REQUIREMENT: Reproduce the listing exactly and skip over any pictures.

EXERCISE MATERIAL:
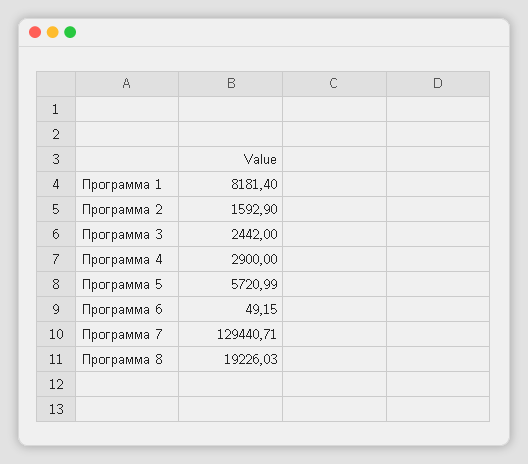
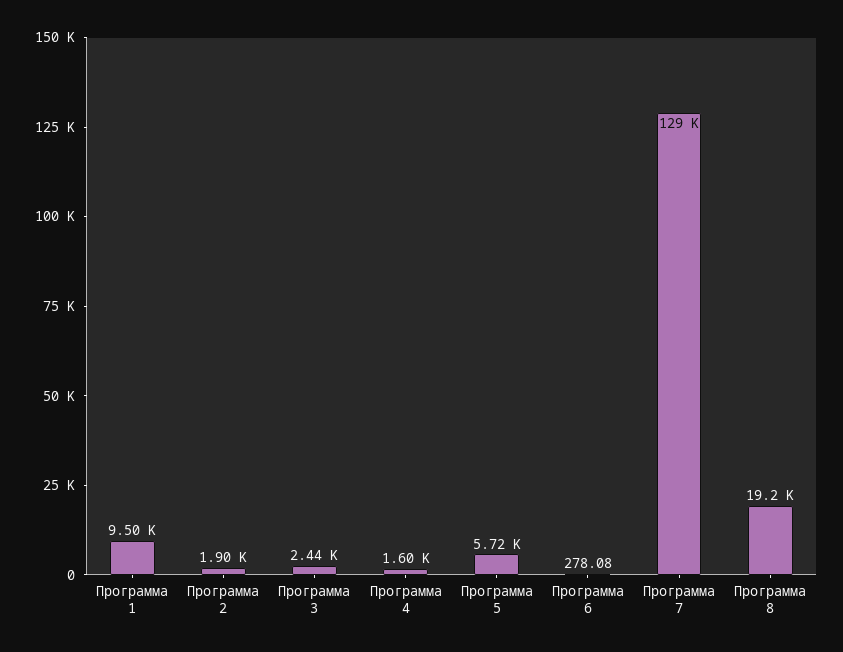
  {
-   "Программа 1": 8181.4,
+   "Программа 1": 9500,
-   "Программа 2": 1592.9,
+   "Программа 2": 1900,
    "Программа 3": 2442,
-   "Программа 4": 2900,
+   "Программа 4": 1600,
    "Программа 5": 5720.99,
-   "Программа 6": 49.15,
+   "Программа 6": 278.08,
    "Программа 7": 129440.71,
    "Программа 8": 19226.03
  }

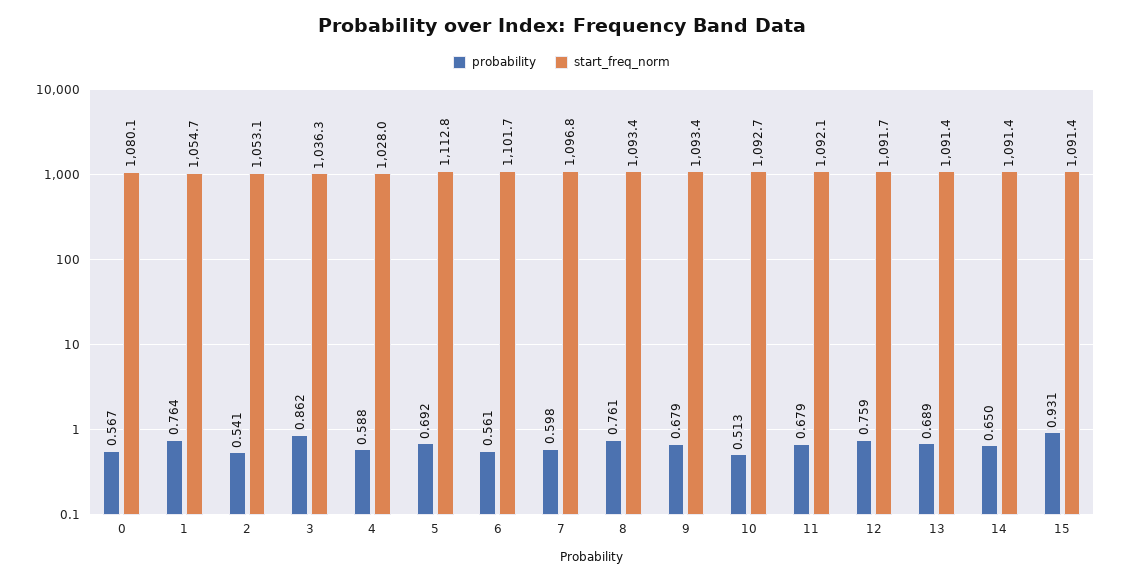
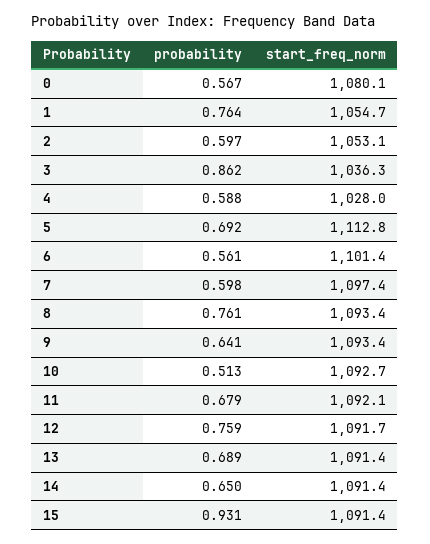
  {
    "probability": {
      "0": 0.567,
      "1": 0.764,
-     "2": 0.541,
+     "2": 0.597,
      "3": 0.862,
      "4": 0.588,
      "5": 0.692,
      "6": 0.561,
      "7": 0.598,
      "8": 0.761,
-     "9": 0.679,
+     "9": 0.641,
      "10": 0.513,
      "11": 0.679,
      "12": 0.759,
      "13": 0.689,
      "14": 0.65,
      "15": 0.931
    },
    "start_freq_norm": {
      "0": 1080.1,
      "1": 1054.7,
      "2": 1053.1,
      "3": 1036.3,
      "4": 1028,
      "5": 1112.8,
-     "6": 1101.7,
+     "6": 1101.4,
-     "7": 1096.8,
+     "7": 1097.4,
      "8": 1093.4,
      "9": 1093.4,
      "10": 1092.7,
      "11": 1092.1,
      "12": 1091.7,
      "13": 1091.4,
      "14": 1091.4,
      "15": 1091.4
    }
  }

TASK OUTPUT:
  {
-   "Программа 1": 8181.4,
+   "Программа 1": 9500,
-   "Программа 2": 1592.9,
+   "Программа 2": 1900,
    "Программа 3": 2442,
-   "Программа 4": 2900,
+   "Программа 4": 1600,
    "Программа 5": 5720.99,
-   "Программа 6": 49.15,
+   "Программа 6": 278.08,
    "Программа 7": 129440.71,
    "Программа 8": 19226.03
  }

  {
    "probability": {
      "0": 0.567,
      "1": 0.764,
-     "2": 0.541,
+     "2": 0.597,
      "3": 0.862,
      "4": 0.588,
      "5": 0.692,
      "6": 0.561,
      "7": 0.598,
      "8": 0.761,
-     "9": 0.679,
+     "9": 0.641,
      "10": 0.513,
      "11": 0.679,
      "12": 0.759,
      "13": 0.689,
      "14": 0.65,
      "15": 0.931
    },
    "start_freq_norm": {
      "0": 1080.1,
      "1": 1054.7,
      "2": 1053.1,
      "3": 1036.3,
      "4": 1028,
      "5": 1112.8,
-     "6": 1101.7,
+     "6": 1101.4,
-     "7": 1096.8,
+     "7": 1097.4,
      "8": 1093.4,
      "9": 1093.4,
      "10": 1092.7,
      "11": 1092.1,
      "12": 1091.7,
      "13": 1091.4,
      "14": 1091.4,
      "15": 1091.4
    }
  }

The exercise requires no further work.